Texte du document:
● ● ● ● ●

Il y a de l’ex-Juvisy dans la manière de penser des joueuses allemandes. Tenir compte du professionnel même si cela doit coûter des sélections et de la performance. Un schéma qui peut aussi expliquer la baisse de niveau de l’équipe allemande, rattrapée par la professionnalisation sportive des autres joueuses des équipes nationales.

Mais, on ne joue pas avec son avenir, même si c’est pour jouer au foot. Il n’empêche que l’idée de voyages vient avec les sélections et Tabea Kemme a envie de s’essayer en Angleterre, nouvelle terre à construire du football féminin.

Un avis avisé après une médaille d’Or aux JO de Rio en 2016, la WCL en 2010 et la finale en 2011. Le championnat de Bundesliga en 2009, 2010, 2011 et 2012 et trois coupes d’Allemagne. Le tout a 26 ans, 140 matches avec Turbine Potsdam et 41 sélections dans la Mannchaft auxquelles s’ajoutent un titre de Championne du Monde U20 en 2010.

lesfeminines.fr Cela fait 12 ans que vous avez joué pour le 1. FFC Turbine Potsdam. Qu’est-ce qui vous a motivée de rester si longtemps au même club ?

● ● ● ● ●

Données enregistrées:
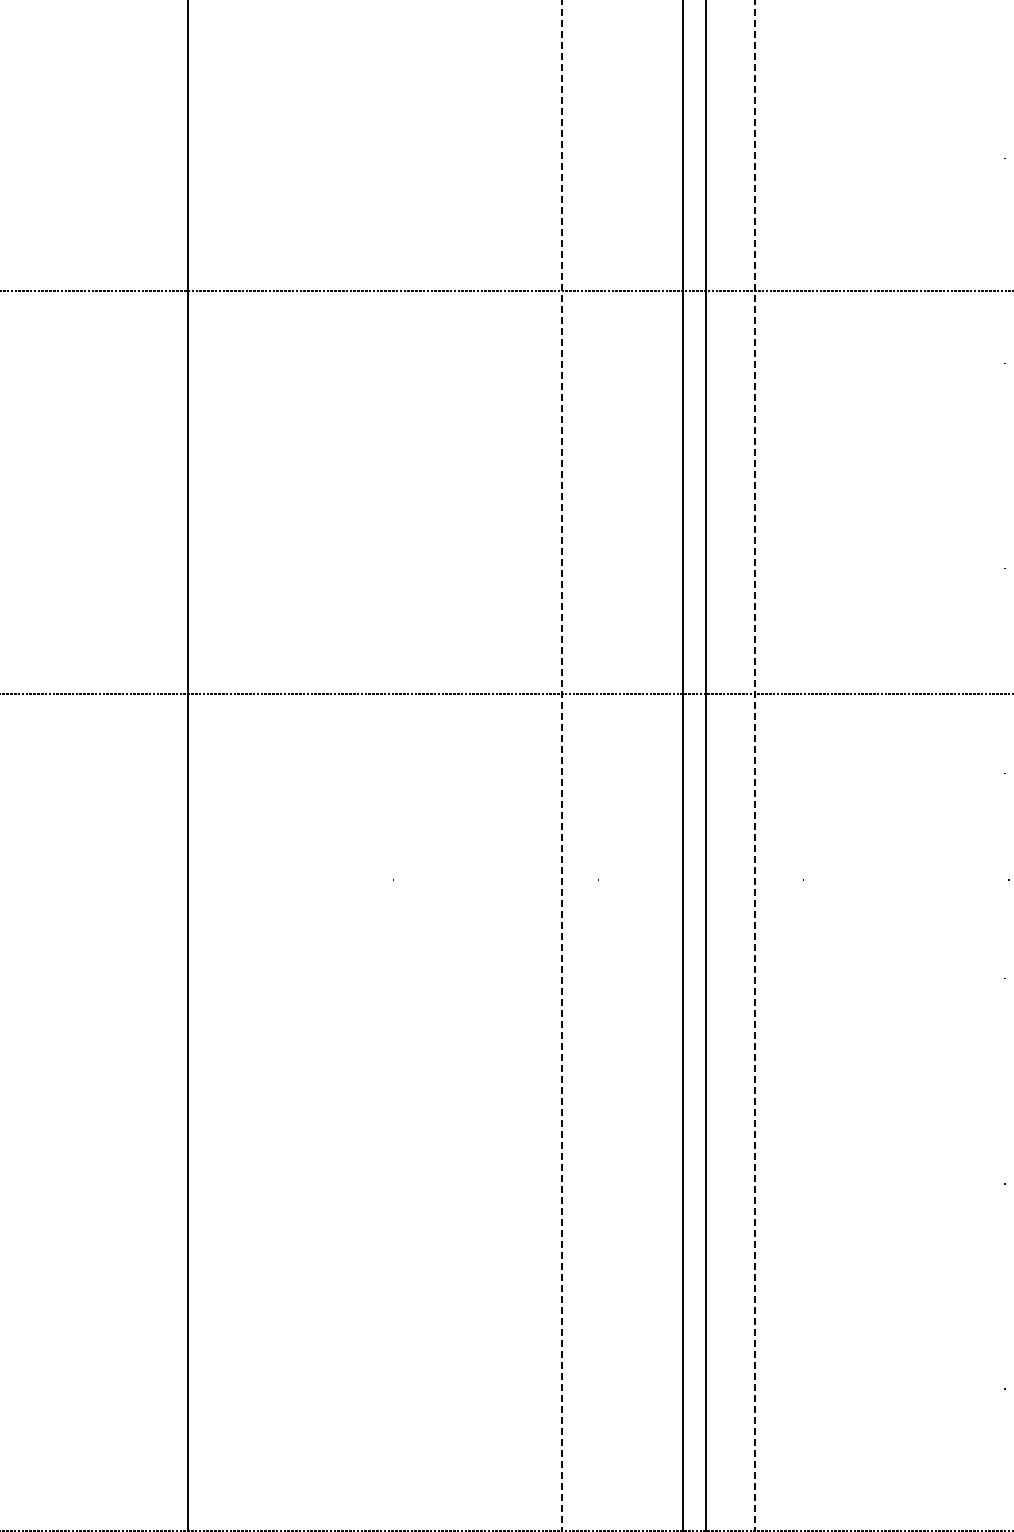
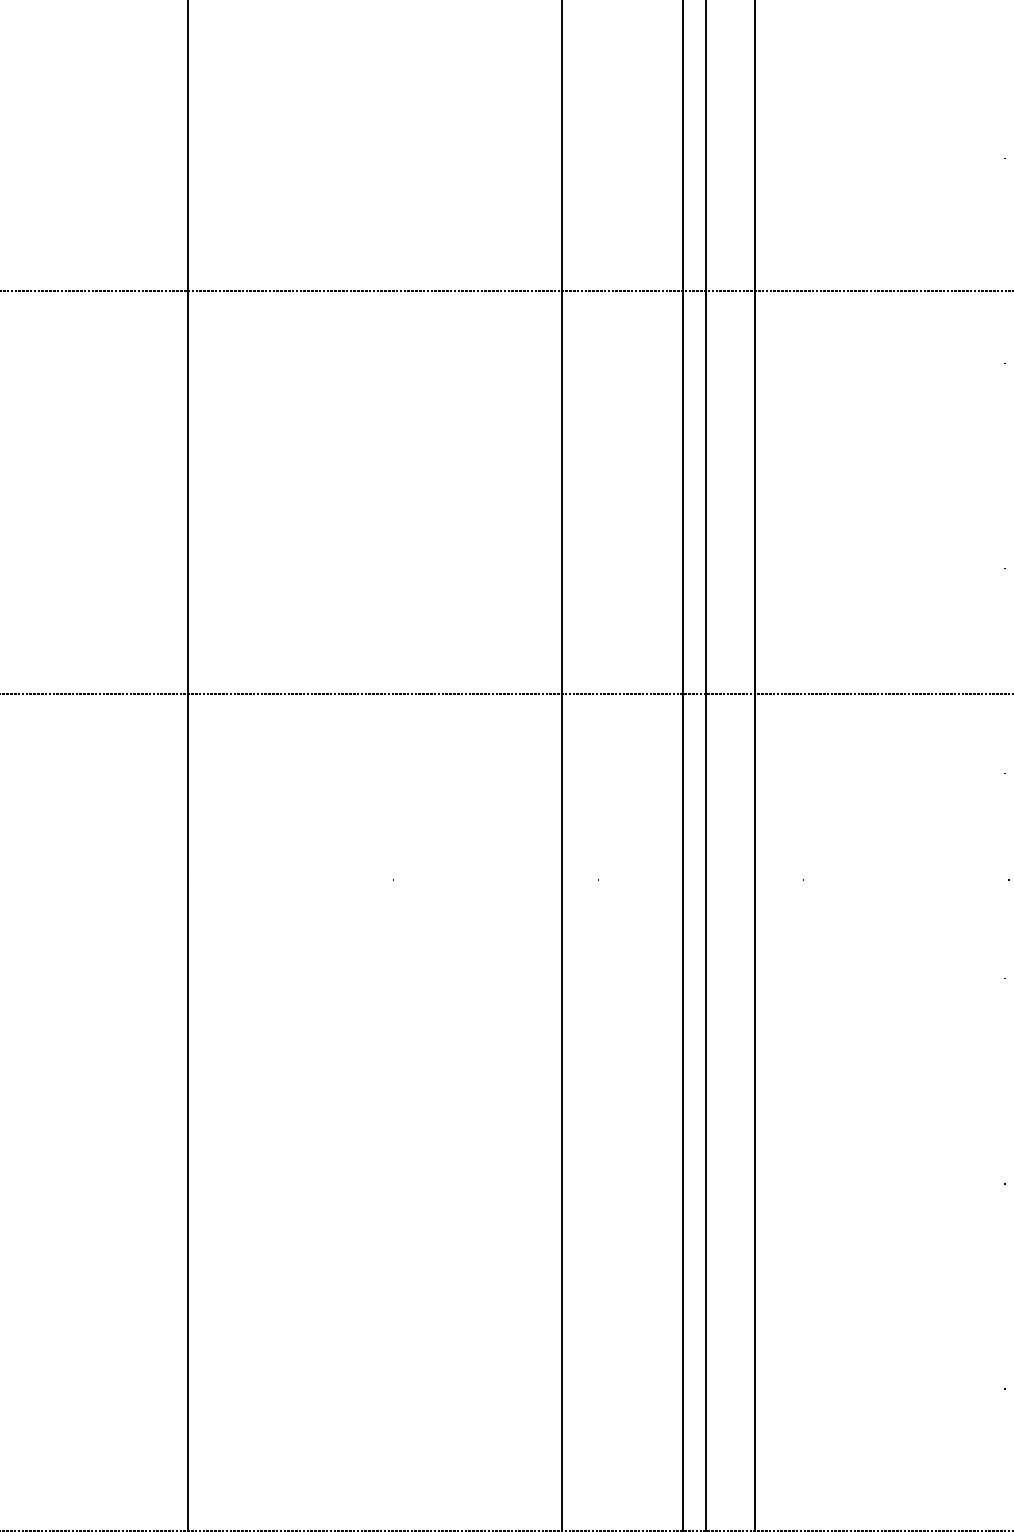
line at (561, 765): dashed -> solid
line at (754, 765): dashed -> solid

● ● ● ● ●

Objectif visé: Recopiez le passage du texte sur Tabea Kemme qui va de "Mais, on ne" jusqu'à "même club ?" en rebaptisant "Turbine Potsdam" en "Turbine".

Réponse attendue:
Mais, on ne joue pas avec son avenir, même si c’est pour jouer au foot. Il n’empêche que l’idée de voyages vient avec les sélections et Tabea Kemme a envie de s’essayer en Angleterre, nouvelle terre à construire du football féminin.

Un avis avisé après une médaille d’Or aux JO de Rio en 2016, la WCL en 2010 et la finale en 2011. Le championnat de Bundesliga en 2009, 2010, 2011 et 2012 et trois coupes d’Allemagne. Le tout a 26 ans, 140 matches avec Turbine et 41 sélections dans la Mannchaft auxquelles s’ajoutent un titre de Championne du Monde U20 en 2010.

lesfeminines.fr Cela fait 12 ans que vous avez joué pour le 1. FFC Turbine. Qu’est-ce qui vous a motivée de rester si longtemps au même club ?